Además de su respiración entrecortada, escucho los árboles mecerse con el aire e intento relajarme. No me siento bien, pero no digo nada.
—Tamara, te quiero, tesoro —Es la primera vez que me dice te quiero.
Yo, callada, permanezco con su cuerpo sobre el mío y pienso que por fin me quiere, por fin me lo dice.
Él me desabrocha el cierre del pantalón y mete su mano por debajo de mis braguitas. “Estoy suave, me he depilado y estoy muy limpia. No quiero que sienta asco de mí”, me digo.
No me atrevo a decir ni a hacer nada, él me mira y me sonríe, me da un besito en la mejilla, se baja un poco el calzoncillo, toma mi mano y me hace tocarle. Yo siento tanta vergüenza y tantas ganas de que se sienta bien, de que me quiera, que me río. Le estoy dando pie a seguir y cuando menos me lo espero ya estoy en una situación de la que no puedo escapar. Tampoco estoy segura de querer escapar. “Ya nos toca, llevamos mucho tiempo juntos”, pienso. Mientras, me sigue magreando con sus manos ansiosas.

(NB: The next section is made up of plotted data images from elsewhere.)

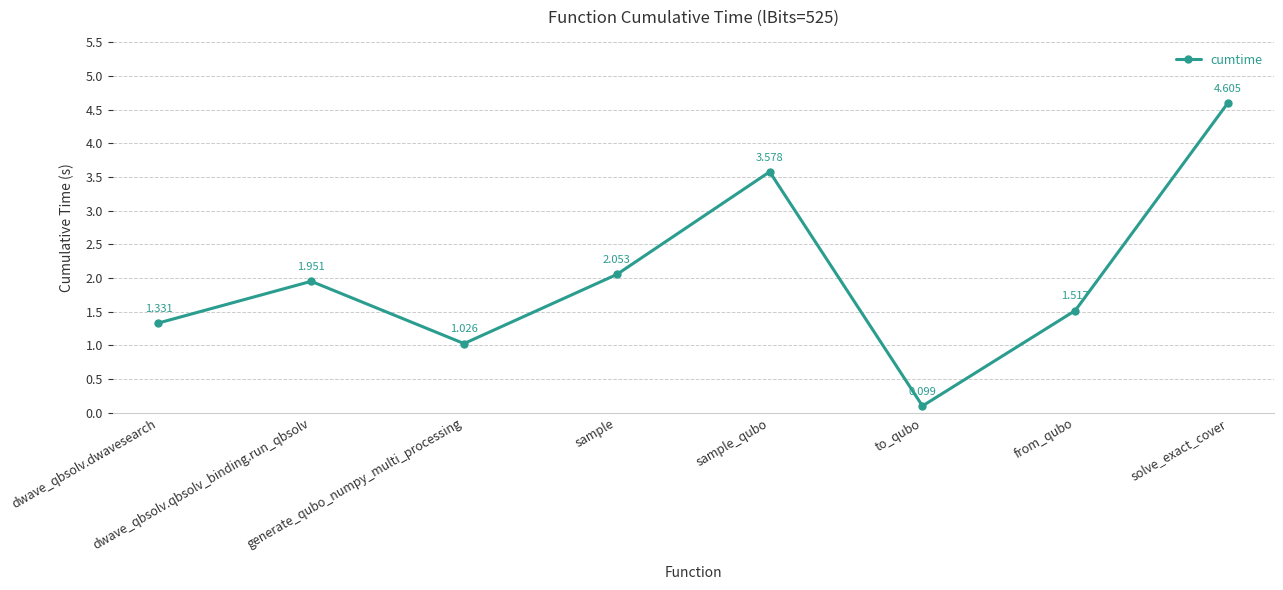

At which label is the value closest to 2?

dwave_qbsolv.qbsolv_binding.run_qbsolv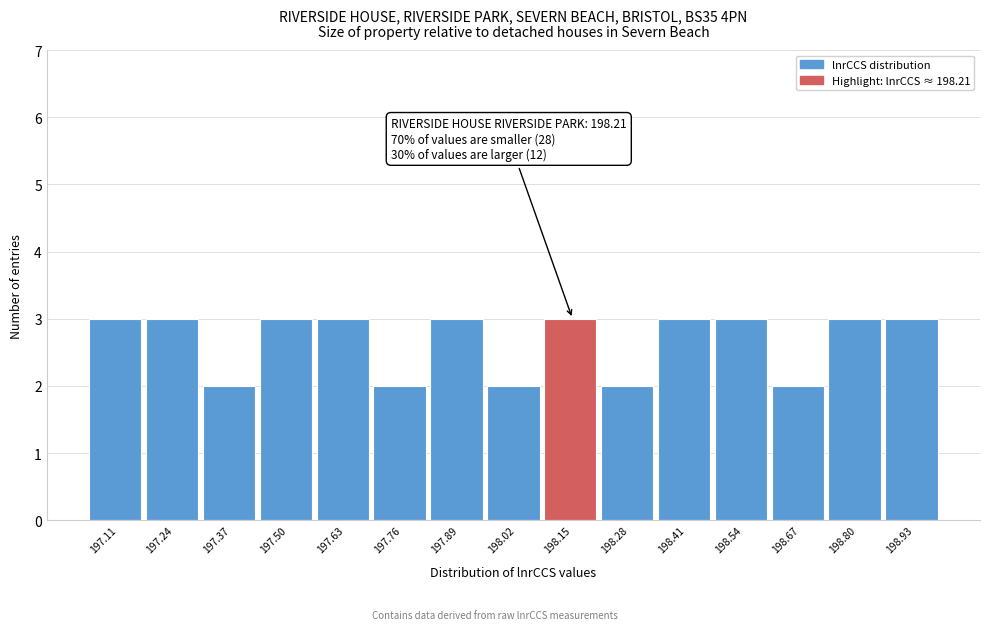

Reading left to right, what are all the values shown in this chart?

197.11=3	197.24=3	197.37=2	197.50=3	197.63=3	197.76=2	197.89=3	198.02=2	198.15=3	198.28=2	198.41=3	198.54=3	198.67=2	198.80=3	198.93=3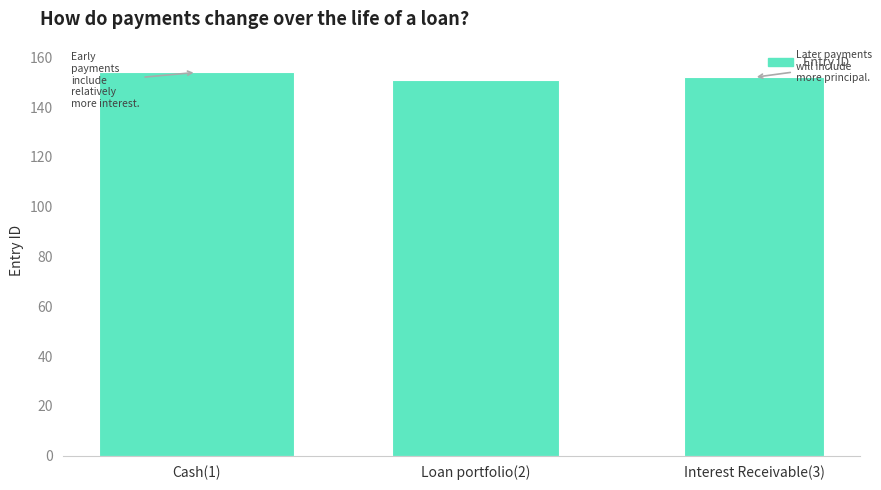

The chart shows a value of 151 at Loan portfolio(2). True or false?

True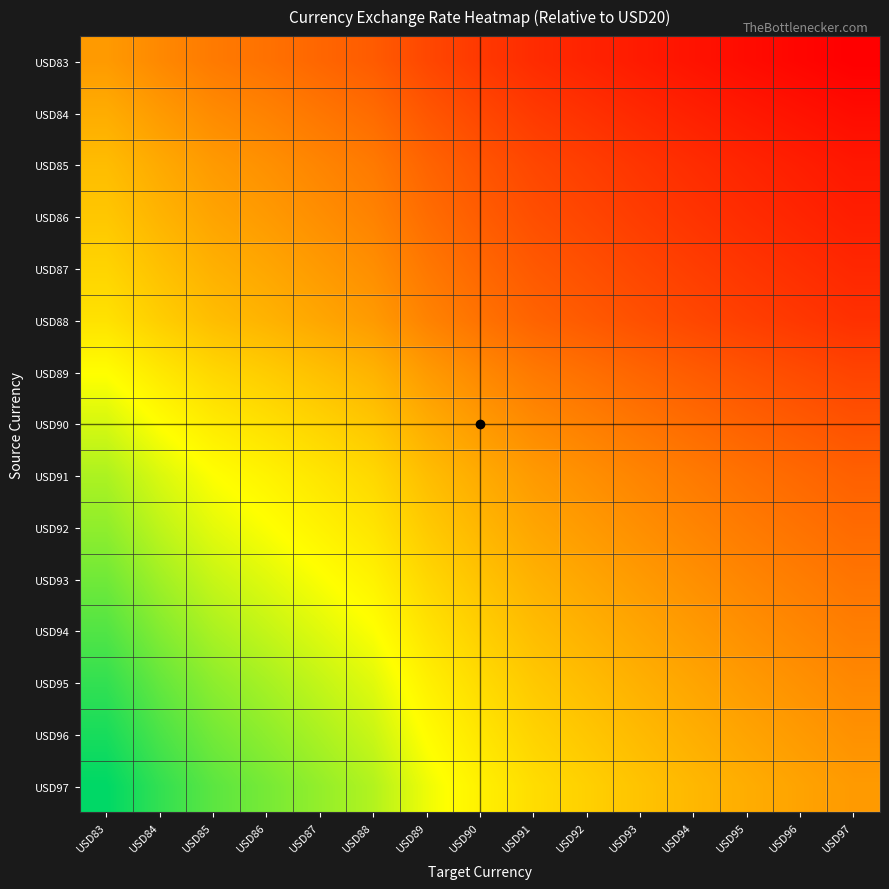

Which label corresponds to the smallest value in the chart?

USD97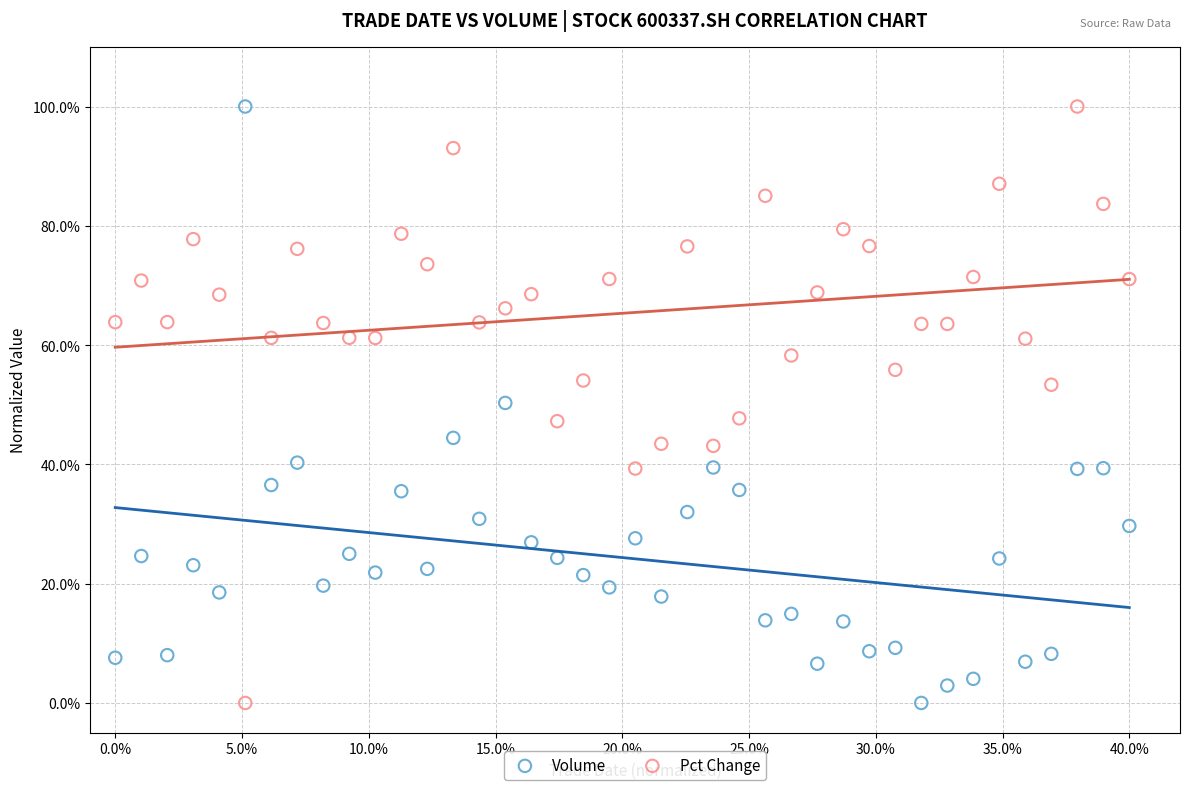

Across all data points, what is the range of Y values (max minus min)?

100.0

No decimos nada, yo no dejo de mirar hacia todas partes por si viene alguien. Me tapo un poco con la toalla. Agustín se pone el condón, nervioso y temblando. Yo ya no tengo el pantalón puesto y las bragas están colgando de una de mis piernas. Solo llevo la camiseta, que estiro hacia abajo para que Agustín no vea mis partes. Hay mucha luz.

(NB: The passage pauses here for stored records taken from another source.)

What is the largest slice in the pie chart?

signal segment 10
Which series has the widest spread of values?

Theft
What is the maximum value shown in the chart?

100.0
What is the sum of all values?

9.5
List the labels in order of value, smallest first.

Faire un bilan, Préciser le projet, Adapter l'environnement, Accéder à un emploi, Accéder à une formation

Él, con delicadeza me vuelve a tumbar y se recuesta sobre mí. Rompe mi flor, torpe y acelerado. Me duele, no me gusta, pero yo hago como que sí.
—Más despacio —le digo.
Los minutos se hacen eternos, no siento placer, quiero que acabe. El balbucea incansable, sudoroso. Esto no me gusta, ¿por qué no le he parado? No hay otro pensamiento en mi cabeza».